"Masih ada yang sedang berproses usulannya. Ada dua di Kemenag dan satu di Kemendikbud Ristek," sebut Prof. Wan Jamaluddin yang mengaku memberikan reward kepada guru besar yang serius agar tidak malas meski sudah menjadi profesor.
Sementara Dirjen Pendidikan Islam (Pendis) Kemenag Prof Dr. HM Ali Ramdhani, STP, M.T., yang hadir dalam kesempatan itu mengatakan, hari ini secara resmi mengukuhkan UIN RIL yang mempunyai guru besar terbanyak di Indonesia.
"UIN hadir tidak sekadar hadir. Tetapi hadir menerangi semua yang menimba ilmu untuk masa depan," kata Prof. Ali.
Prof. Ali menuturkan, guru besar harus mengabdi pada dunia pendidikan masyarakat. Memahami peningkatan kemanusiaan dibarengi dengan eksistensi sebagai manusia.

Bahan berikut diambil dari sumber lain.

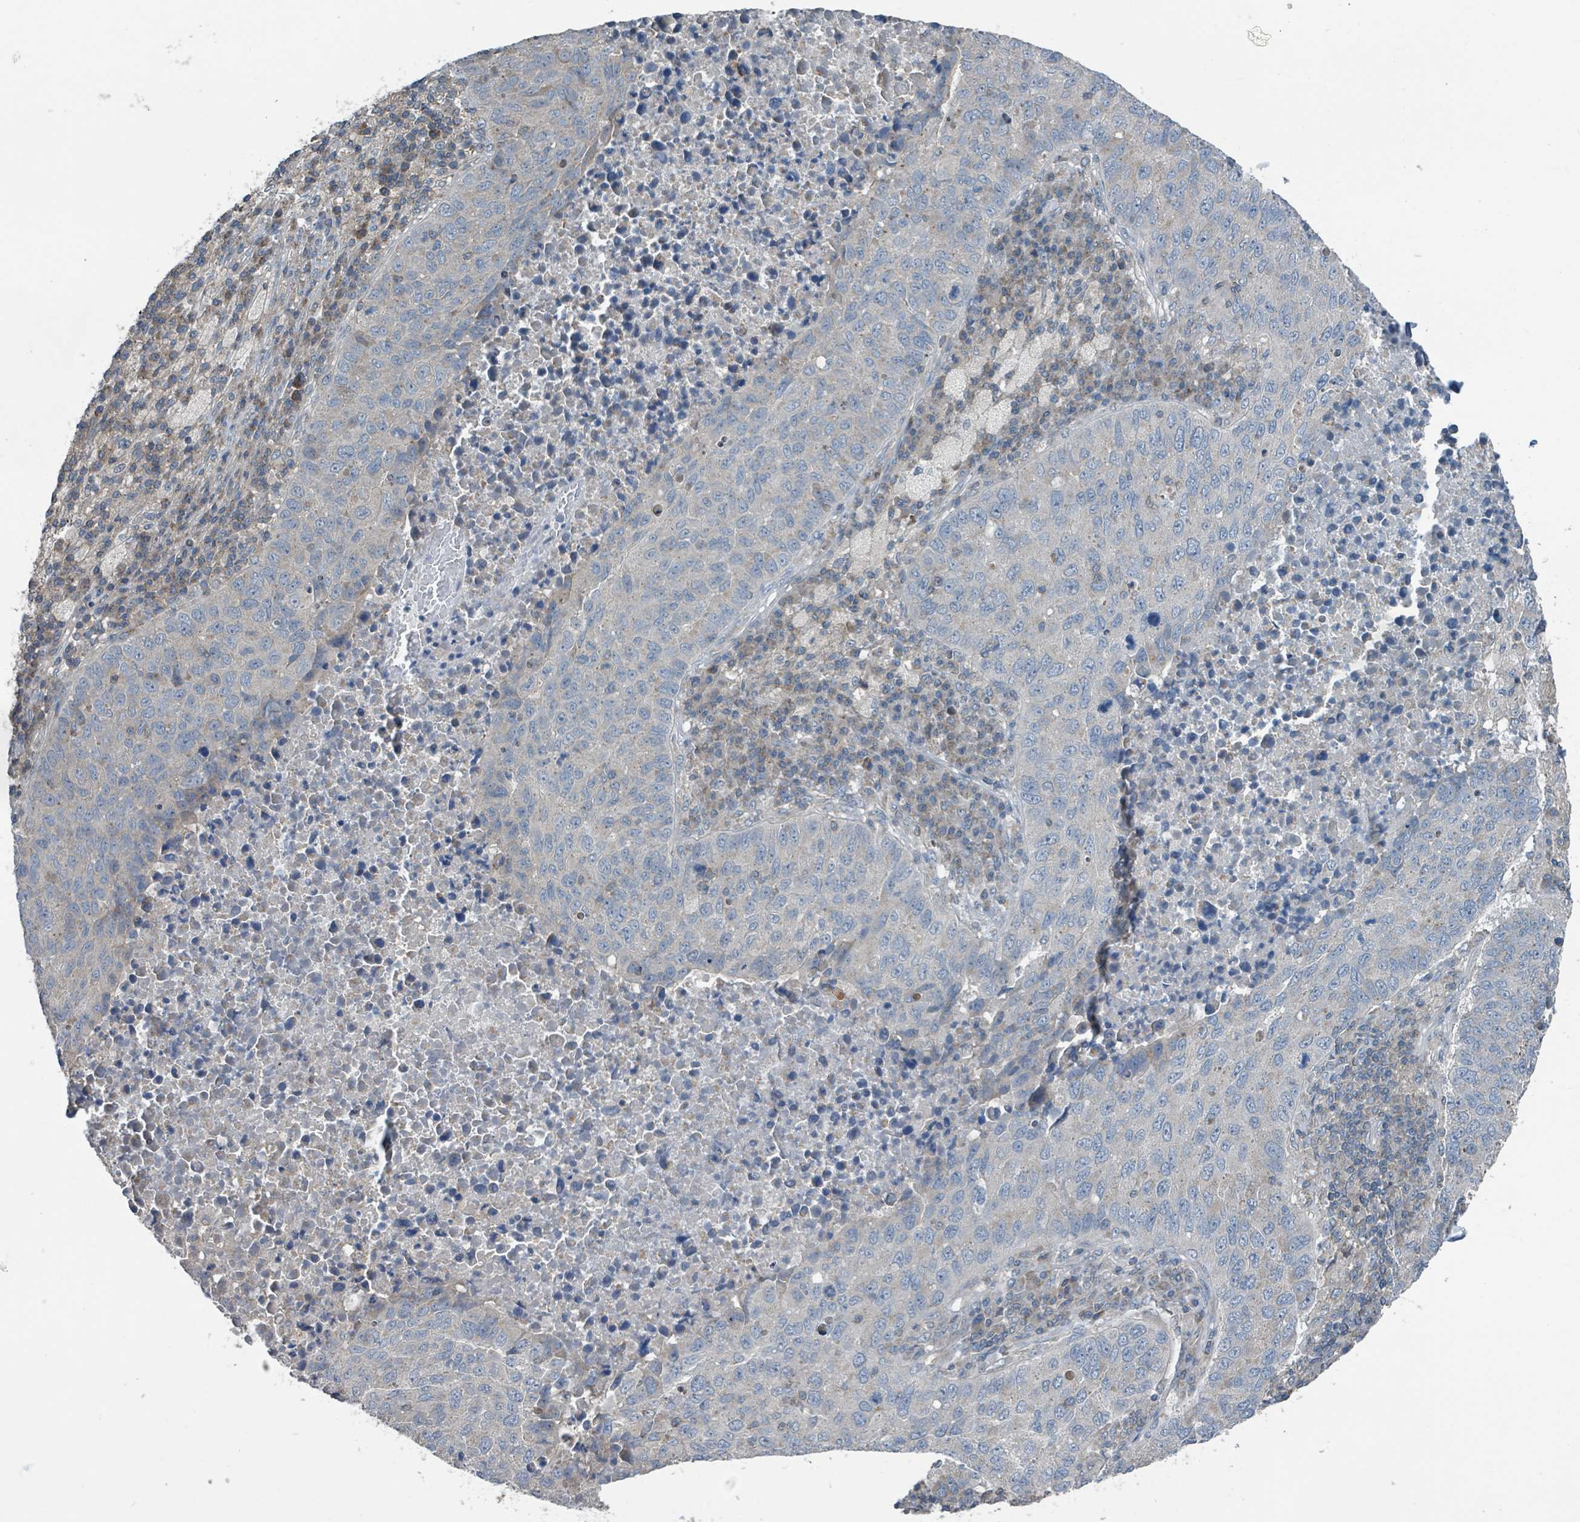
{"staining": {"intensity": "negative", "quantity": "none", "location": "none"}, "tissue": "lung cancer", "cell_type": "Tumor cells", "image_type": "cancer", "snomed": [{"axis": "morphology", "description": "Squamous cell carcinoma, NOS"}, {"axis": "topography", "description": "Lung"}], "caption": "Immunohistochemistry (IHC) of lung cancer displays no expression in tumor cells.", "gene": "ACBD4", "patient": {"sex": "male", "age": 73}}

BACA JUGA: Rektor UIN RIL Minta Dosen Berikan Layanan Berkualitas Tinggi
"Mendalami kapasitas keilmuan dengan belajar. Orang yang terpelajar selalu ada di hati masyarakat. Tapi saya sebut guru besar adalah masa depan untuk kita nanti, dan tugas kita sebagai guru besar mencerdaskan masyarakat," tandasnya.
"Saya berharap aktivitas ini tidak berhenti. Kepada guru besar, tidak menanggalkan tugasnya sebagai insan-insan pendidikan dan pemahaman kepada kita semua," imbuh Prof. Ali.
Lebih lanjut Prof. Ali meminta para guru besar menjadi teladan. Sebab yang terucap dari mereka adalah ilmu.
Selain itu, dalam wawancaranya, Prof. Ali meyebutkan beberapa tantangan yang harus dihadapi para guru besar yang hadir pada zaman ini. Yakni dengan mengokohkan keilmuannya.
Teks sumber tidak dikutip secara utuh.